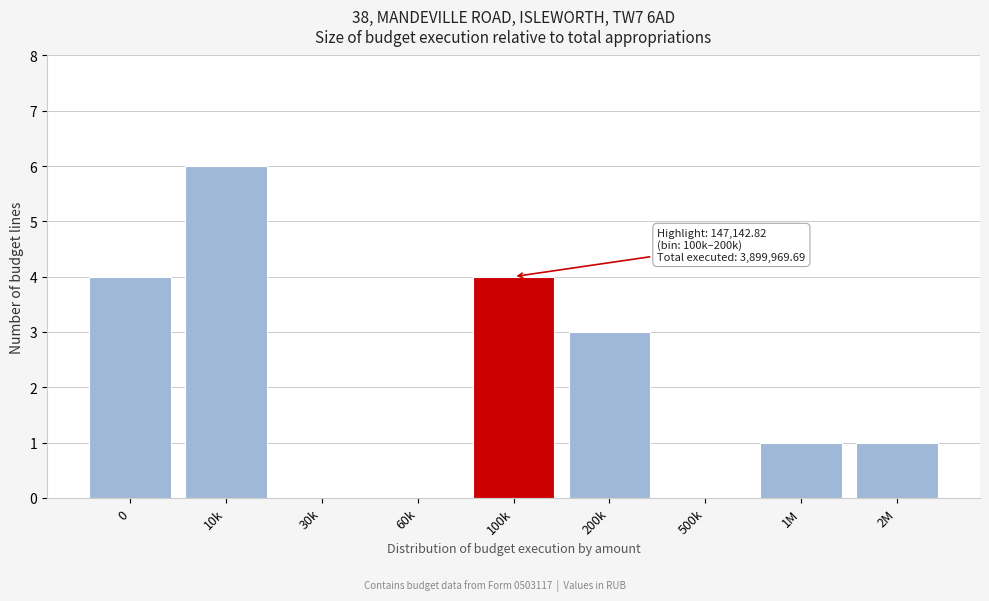

Reading right to left, transcribe all the data shown in this chart.

2M=1	1M=1	500k=0	200k=3	100k=4	60k=0	30k=0	10k=6	0=4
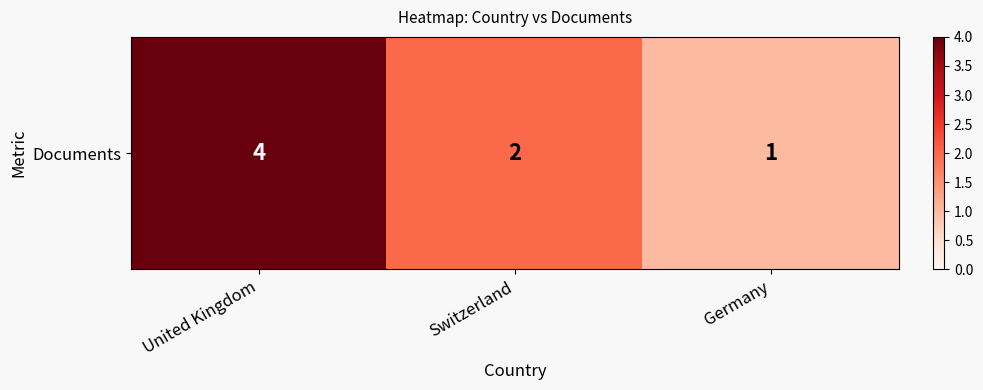

Which label corresponds to the largest value in the chart?

United Kingdom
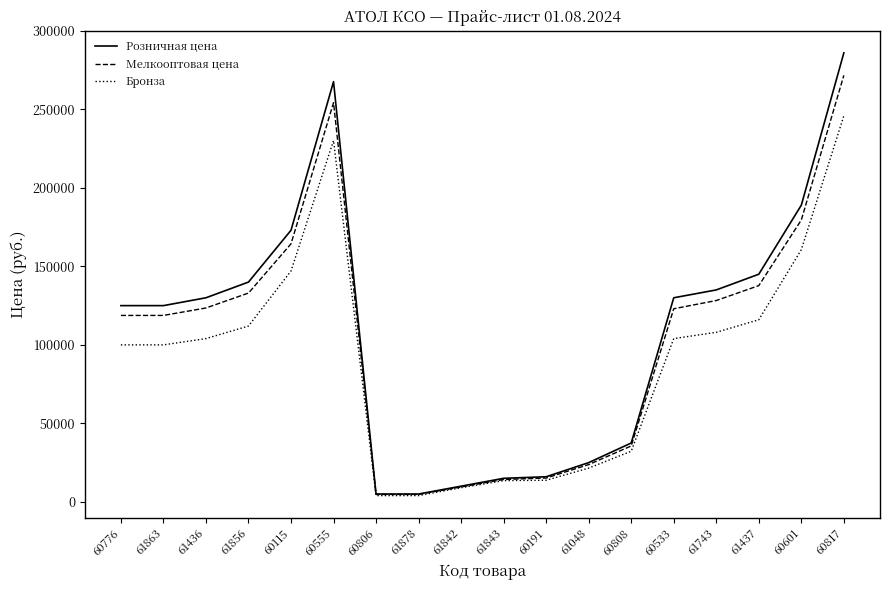

Is this an area chart (filled region under the line)?

No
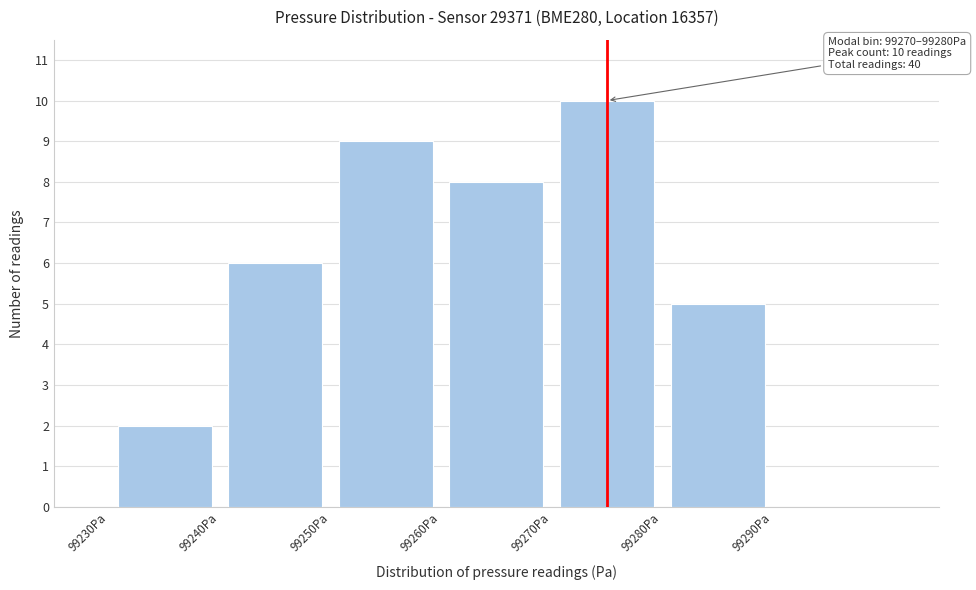

Over which range of the x-axis is the bar tallest?

99270 to 99280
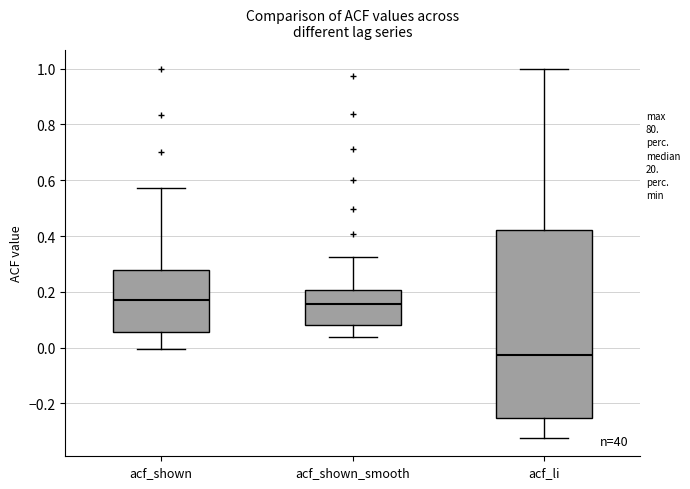

Where does the upper whisker of the box for acf_shown_smooth end on the y-axis? The values are not printed on the chart, so give them approximately, as read against the axis.

0.32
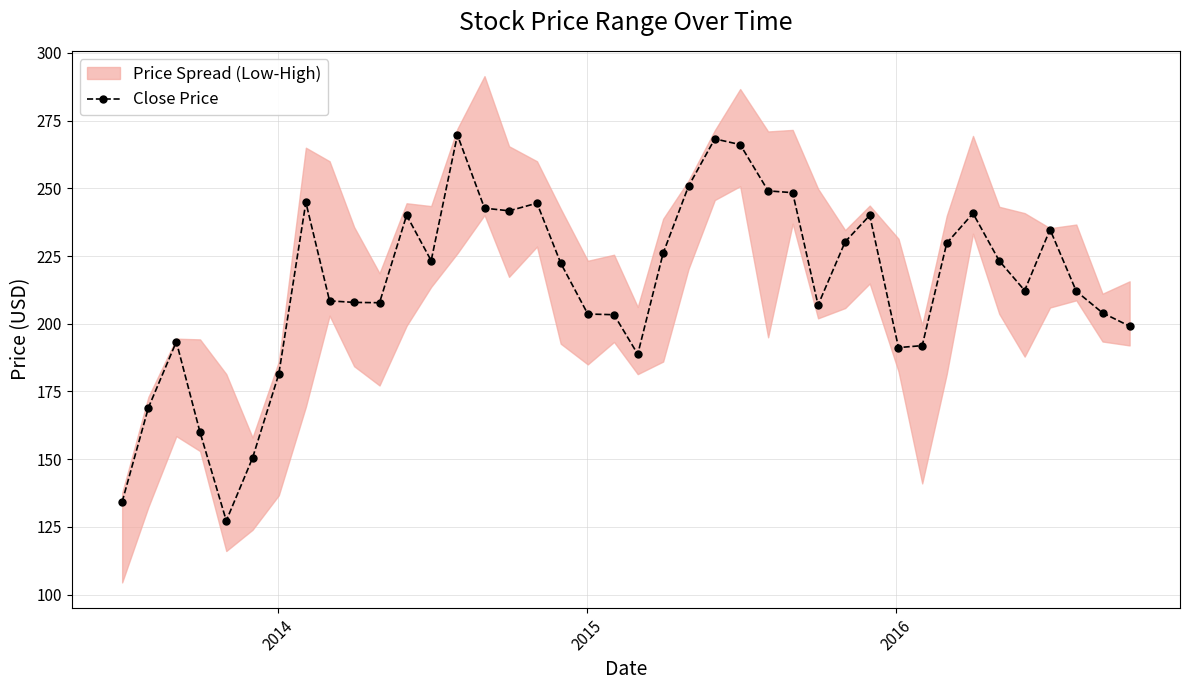

True or false: Close Price has more than 2 interior local peaks.

True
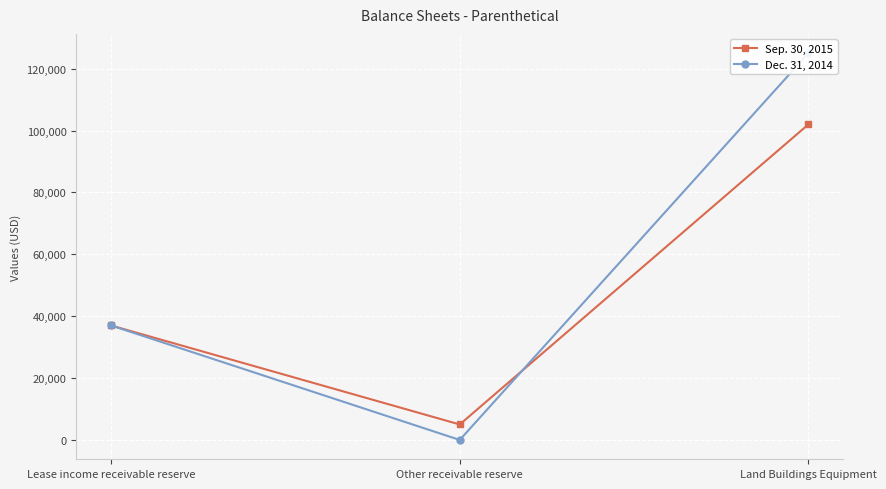

Which series has the largest total across all categories?

Dec. 31, 2014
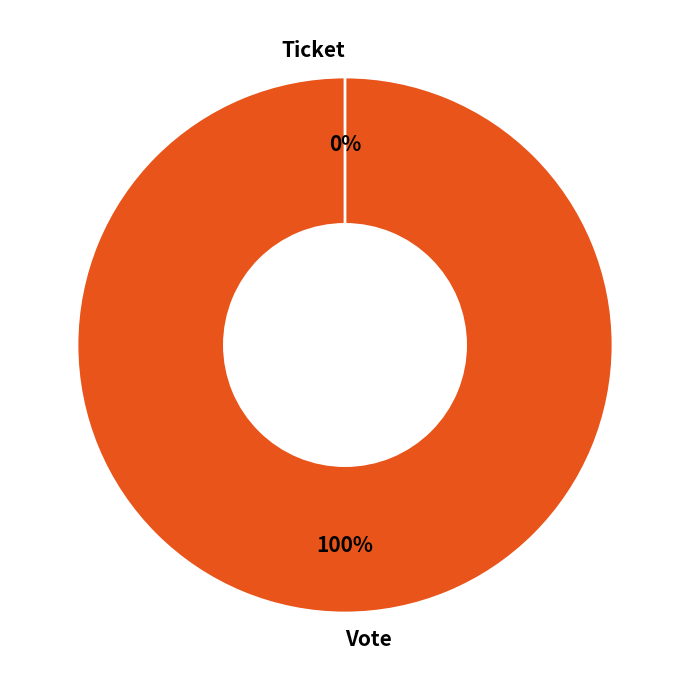

To the nearest percent, what percentage of the pie is Vote?

100%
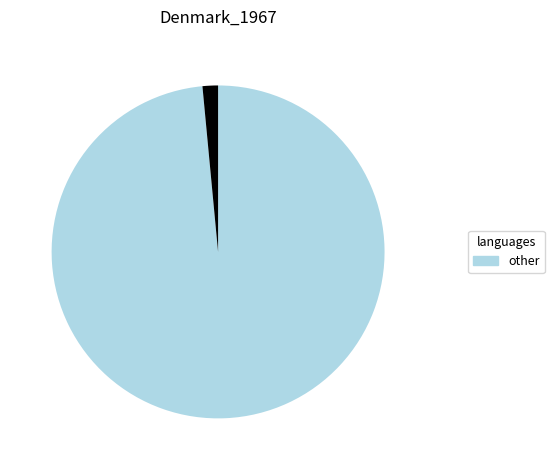

Is there a majority slice in this chart?

Yes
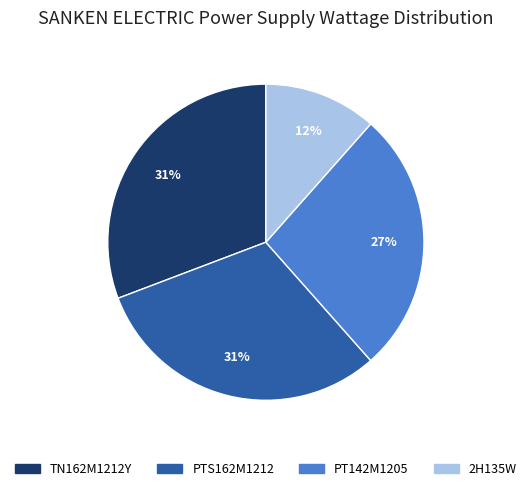

Which slice is the smallest?

2H135W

▸ Exercise
Copy the lines above word for word, leaving out the pictures.

▸ Reply
Reading right to left, transcribe all the data shown in this chart.

2M=1	1M=1	500k=0	200k=3	100k=4	60k=0	30k=0	10k=6	0=4

Which label corresponds to the largest value in the chart?

United Kingdom

Is this an area chart (filled region under the line)?

No

Over which range of the x-axis is the bar tallest?

99270 to 99280

Where does the upper whisker of the box for acf_shown_smooth end on the y-axis? The values are not printed on the chart, so give them approximately, as read against the axis.

0.32

True or false: Close Price has more than 2 interior local peaks.

True

Which series has the largest total across all categories?

Dec. 31, 2014

To the nearest percent, what percentage of the pie is Vote?

100%

Is there a majority slice in this chart?

Yes

Which slice is the smallest?

2H135W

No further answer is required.